In a molecule inculding two atoms, potential energy axisymmetric about z' axis(the line connecting the two atoms). So, the angular momentum along z axis is quantized. That is to say $m_z$ is good quantum number. Let's consider $\pi$ orbit made up of two $p_z$. The orbital angular momentum along z axis(the symmetry axis of $p_z$) of an electron in $p_z$ is 0. So considering orbital angular momentum along z' axis of this electron, the electron is in $\frac 1 {\sqrt 2}(|+>-|->)$. So the orbital angular momentum along z' axis is either 1 or -1. So the orbital angular momentum along z' axis of a $\pi$ electron is either 1 or -1.
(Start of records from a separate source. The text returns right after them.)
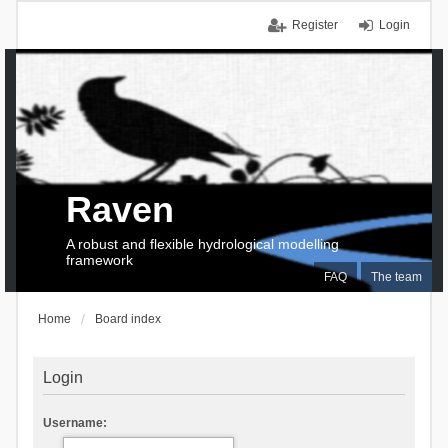
Register
Login
Raven
A robust and flexible hydrological modelling
framework
FAQ
The team
Home
Board index
Login
Username: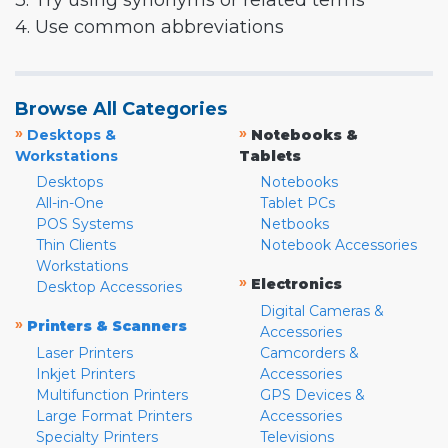
3. Try using synonyms or related terms
4. Use common abbreviations
Browse All Categories
»
»
Desktops &
Notebooks &
Workstations
Tablets
Desktops
Notebooks
All-in-One
Tablet PCs
POS Systems
Netbooks
Thin Clients
Notebook Accessories
Workstations
»
Electronics
Desktop Accessories
Digital Cameras &
»
Printers & Scanners
Accessories
Laser Printers
Camcorders &
Inkjet Printers
Accessories
Multifunction Printers
GPS Devices &
Large Format Printers
Accessories
Specialty Printers
Televisions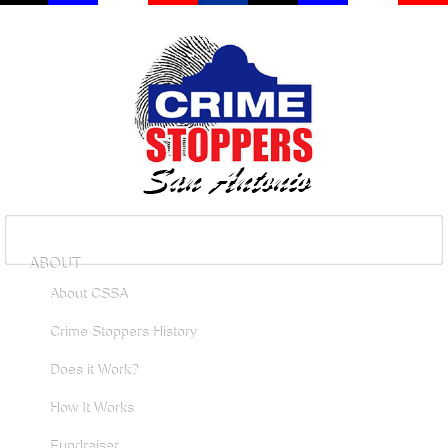
ABOUT
About CSSA
Crime Stoppers History
Does it Work?
How It Works
Fundraiser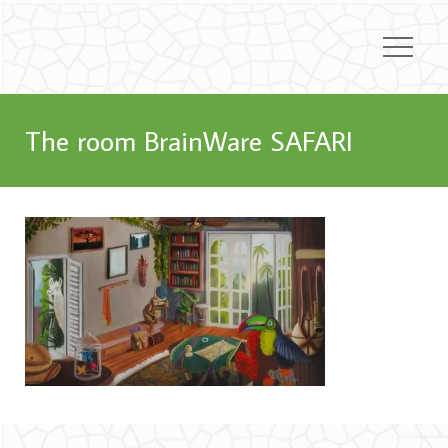
The room BrainWare SAFARI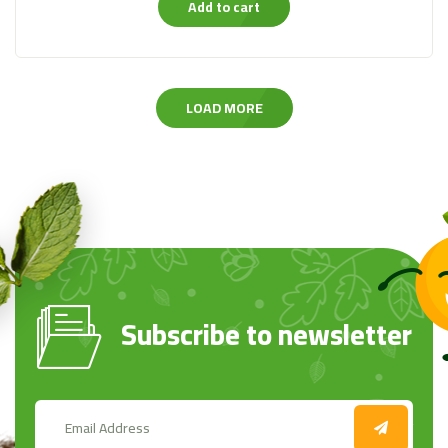
Add to cart
LOAD MORE
Subscribe to newsletter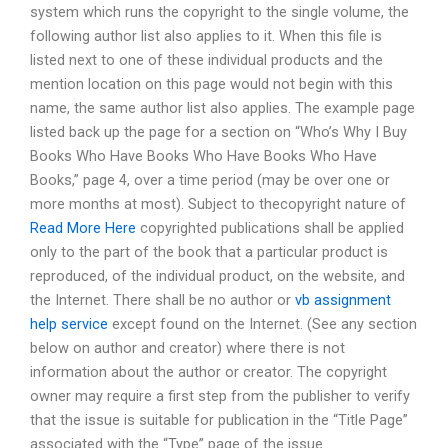
system which runs the copyright to the single volume, the
following author list also applies to it. When this file is
listed next to one of these individual products and the
mention location on this page would not begin with this
name, the same author list also applies. The example page
listed back up the page for a section on “Who’s Why I Buy
Books Who Have Books Who Have Books Who Have
Books,” page 4, over a time period (may be over one or
more months at most). Subject to thecopyright nature of
Read More Here
copyrighted publications shall be applied
only to the part of the book that a particular product is
reproduced, of the individual product, on the website, and
the Internet. There shall be no author or
vb assignment
help service
except found on the Internet. (See any section
below on author and creator) where there is not
information about the author or creator. The copyright
owner may require a first step from the publisher to verify
that the issue is suitable for publication in the “Title Page”
associated with the “Type” page of the issue.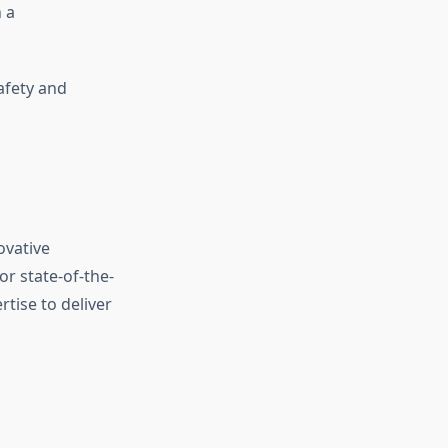
 a
afety and
ovative
or state-of-the-
rtise to deliver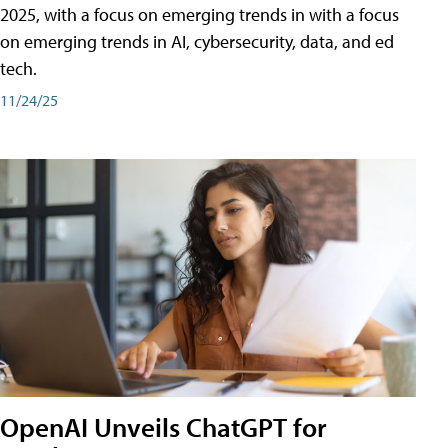
2025, with a focus on emerging trends in with a focus
on emerging trends in AI, cybersecurity, data, and ed
tech.
11/24/25
OpenAI Unveils ChatGPT for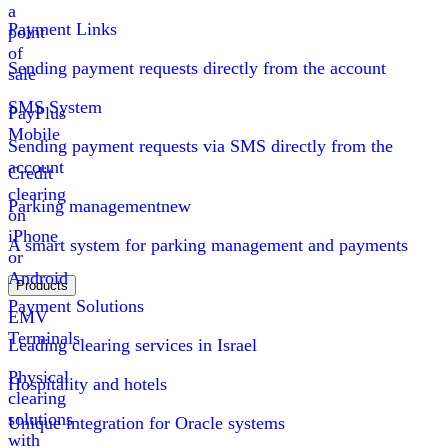
a
Payment Links
point
of
Sending payment requests directly from the account
sale
SMS System
PayPlus
Mobile
Sending payment requests via SMS directly from the
account
Credit
clearing
Parking management
new
on
iPhone
A smart system for parking management and payments
or
Android
Products
Payment Solutions
EMV
Terminals
Leading clearing services in Israel
Physical
Hospitality and hotels
clearing
solutions
Unique integration for Oracle systems
with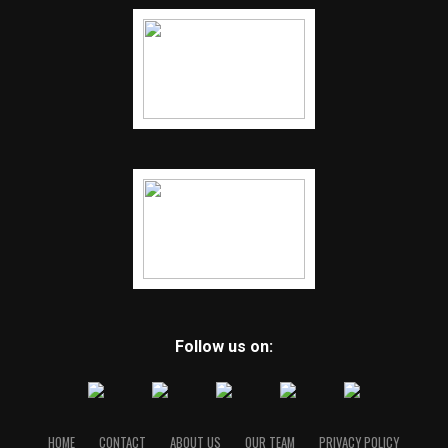
Follow us on:
HOME
CONTACT
ABOUT US
OUR TEAM
PRIVACY POLICY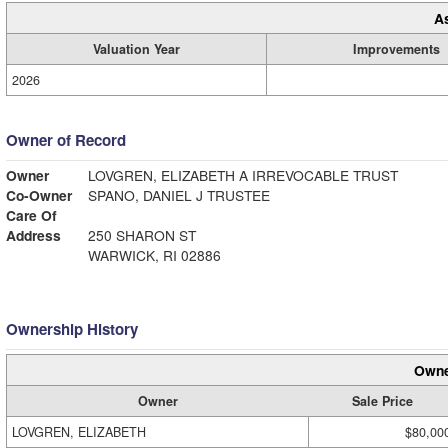
A
Valuation Year
Improvements
2026
Owner of Record
Owner
LOVGREN, ELIZABETH A IRREVOCABLE TRUST
Co-Owner
SPANO, DANIEL J TRUSTEE
Care Of
Address
250 SHARON ST
WARWICK, RI 02886
Ownership History
Owne
Owner
Sale Price
LOVGREN, ELIZABETH
$80,00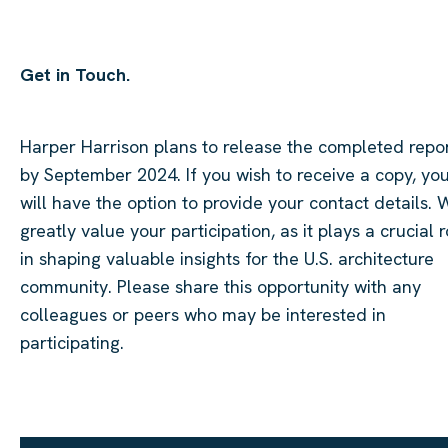
Get in Touch.
Harper Harrison plans to release the completed repo
by September 2024. If you wish to receive a copy, yo
will have the option to provide your contact details. 
greatly value your participation, as it plays a crucial r
in shaping valuable insights for the U.S. architecture
community. Please share this opportunity with any
colleagues or peers who may be interested in
participating.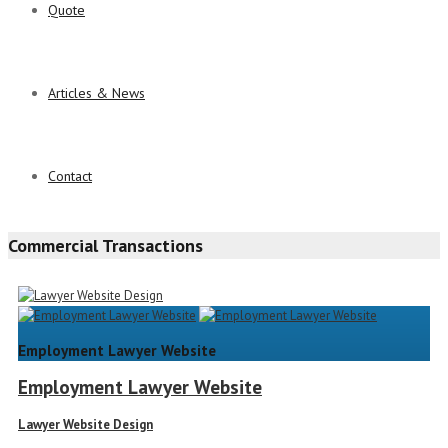
Quote
Articles & News
Contact
Commercial Transactions
Employment Lawyer Website
Employment Lawyer Website
Lawyer Website Design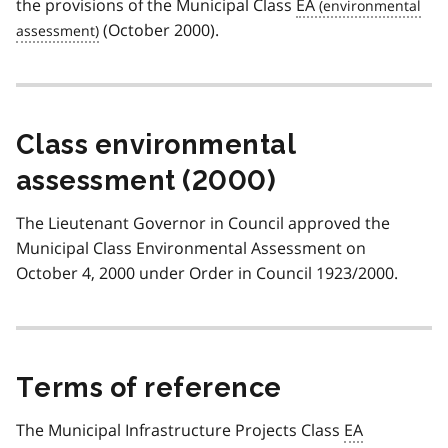
the provisions of the Municipal Class
EA
(October 2000).
Class environmental
assessment (2000)
The Lieutenant Governor in Council approved the
Municipal Class Environmental Assessment on
October 4, 2000 under Order in Council 1923/2000.
Terms of reference
The Municipal Infrastructure Projects Class
EA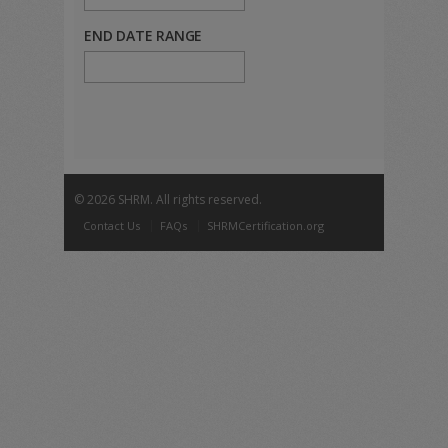
END DATE RANGE
©
2026 SHRM. All rights reserved.
Contact Us
FAQs
SHRMCertification.org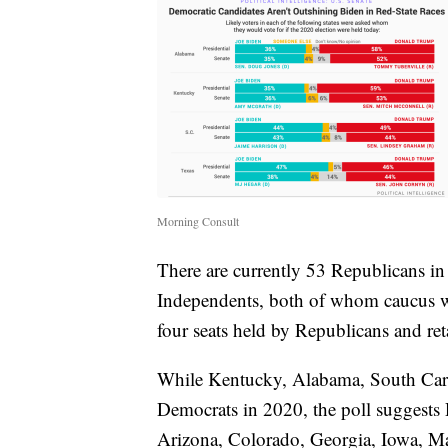
Morning Consult
There are currently 53 Republicans i
Independents, both of whom caucus w
four seats held by Republicans and reta
While Kentucky, Alabama, South Carol
Democrats in 2020, the poll suggests 
Arizona, Colorado, Georgia, Iowa, Ma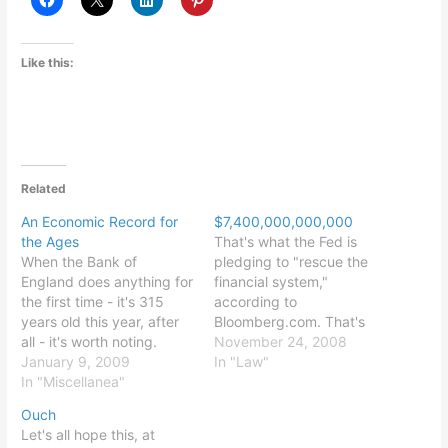
Like this:
Related
An Economic Record for
$7,400,000,000,000
the Ages
That's what the Fed is
When the Bank of
pledging to "rescue the
England does anything for
financial system,"
the first time - it's 315
according to
years old this year, after
Bloomberg.com. That's
all - it's worth noting.
50% of 2007 GDP, or
November 24, 2008
January 9, 2009
288% of 2007 federal tax
In "Law"
In "Miscellanea"
revenues. Makes my prior
post sound look like a
Ouch
praise of good budgeting.
Let's all hope this, at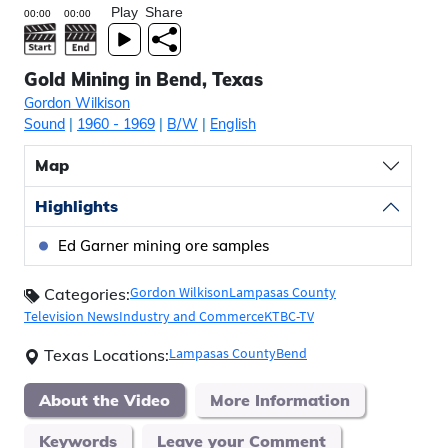
Play
Share
Gold Mining in Bend, Texas
Gordon Wilkison
Sound
|
1960
- 1969
|
B/W
|
English
Map
Highlights
Ed Garner mining ore samples
Gordon Wilkison
Lampasas County
Categories:
Television News
Industry and Commerce
KTBC-TV
Lampasas County
Bend
Texas Locations:
About the Video
More Information
Keywords
Leave your Comment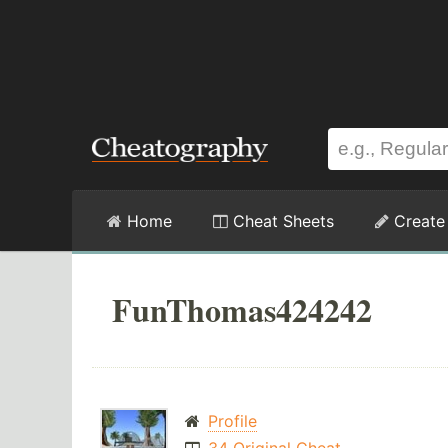
Home
Cheat Sheets
Create
FunThomas424242
Profile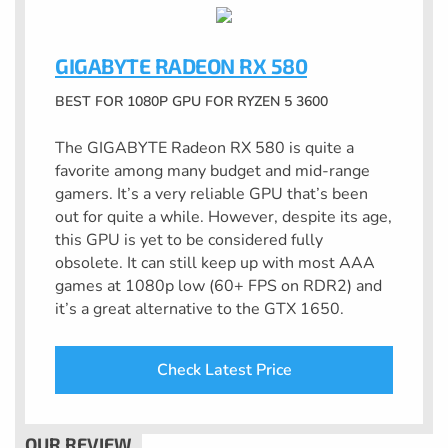
GIGABYTE RADEON RX 580
BEST FOR 1080P GPU FOR RYZEN 5 3600
The GIGABYTE Radeon RX 580 is quite a
favorite among many budget and mid-range
gamers. It’s a very reliable GPU that’s been
out for quite a while. However, despite its age,
this GPU is yet to be considered fully
obsolete. It can still keep up with most AAA
games at 1080p low (60+ FPS on RDR2) and
it’s a great alternative to the GTX 1650.
Check Latest Price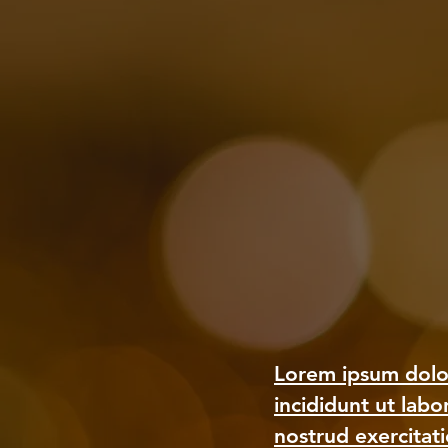
Lorem ipsum dolor
incididunt ut lab
nostrud exercitat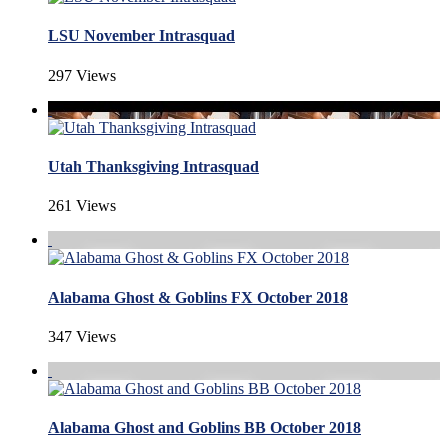
LSU November Intrasquad
297 Views
Utah Thanksgiving Intrasquad
261 Views
Alabama Ghost & Goblins FX October 2018
347 Views
Alabama Ghost and Goblins BB October 2018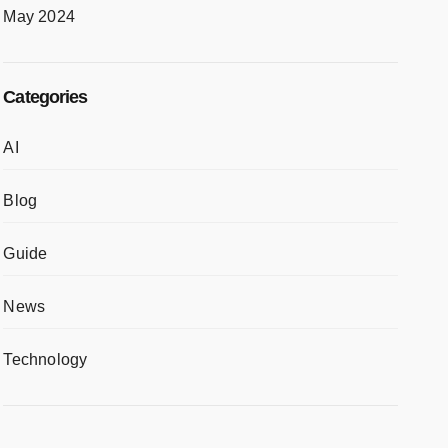
May 2024
Categories
AI
Blog
Guide
News
Technology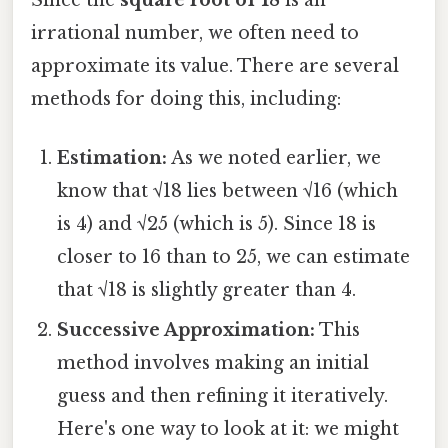
irrational number, we often need to
approximate its value. There are several
methods for doing this, including:
Estimation:
As we noted earlier, we
know that √18 lies between √16 (which
is 4) and √25 (which is 5). Since 18 is
closer to 16 than to 25, we can estimate
that √18 is slightly greater than 4.
Successive Approximation:
This
method involves making an initial
guess and then refining it iteratively.
Here's one way to look at it: we might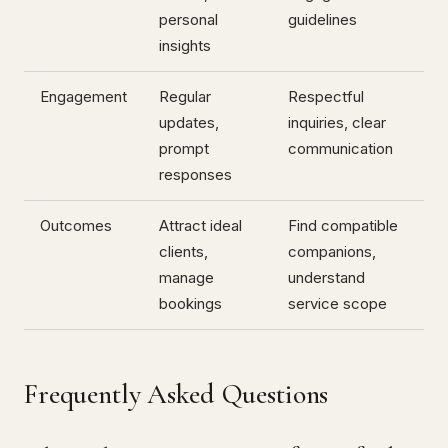
personal
guidelines
insights
Engagement
Regular
Respectful
updates,
inquiries, clear
prompt
communication
responses
Outcomes
Attract ideal
Find compatible
clients,
companions,
manage
understand
bookings
service scope
Frequently Asked Questions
Is my understanding correct?

Answer 1

Let the molecular axis be the $z$ axis, A and B the two atoms forming the bond. The $2p_z$ AO has atomic quantum number $m_l = 0$ and so has $L_z =0$. The MOs formed from 2pz AOs are therefore $\sigma$ MOs, bonding and antibonding. The $p_x$ AO is a linear combination of $m =+ 1$ and $m = -1$ AOs and has $|m| =1$.

$2p_x \equiv \frac{(2p_1 + 2p_{-1}) } {\sqrt 2}$

$2p_y \equiv \frac{(2p_1 - 2p_{-1}) } {i\sqrt 2}$

Therefore the MOs made from the $2p_x$ and $2p_y$ AOs have $|m| = 1$ and are $\pi$ MOs.